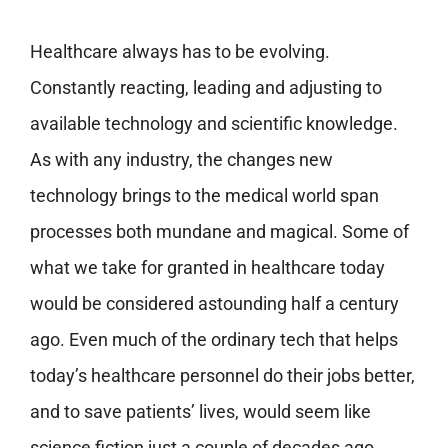
Healthcare always has to be evolving.
Constantly reacting, leading and adjusting to
available technology and scientific knowledge.
As with any industry, the changes new
technology brings to the medical world span
processes both mundane and magical. Some of
what we take for granted in healthcare today
would be considered astounding half a century
ago. Even much of the ordinary tech that helps
today’s healthcare personnel do their jobs better,
and to save patients’ lives, would seem like
science fiction just a couple of decades ago.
=======
Repeat the listing above exactly, with no pictures.

Healthcare always has to be evolving.
Constantly reacting, leading and adjusting to
available technology and scientific knowledge.
As with any industry, the changes new
technology brings to the medical world span
processes both mundane and magical. Some of
what we take for granted in healthcare today
would be considered astounding half a century
ago. Even much of the ordinary tech that helps
today’s healthcare personnel do their jobs better,
and to save patients’ lives, would seem like
science fiction just a couple of decades ago.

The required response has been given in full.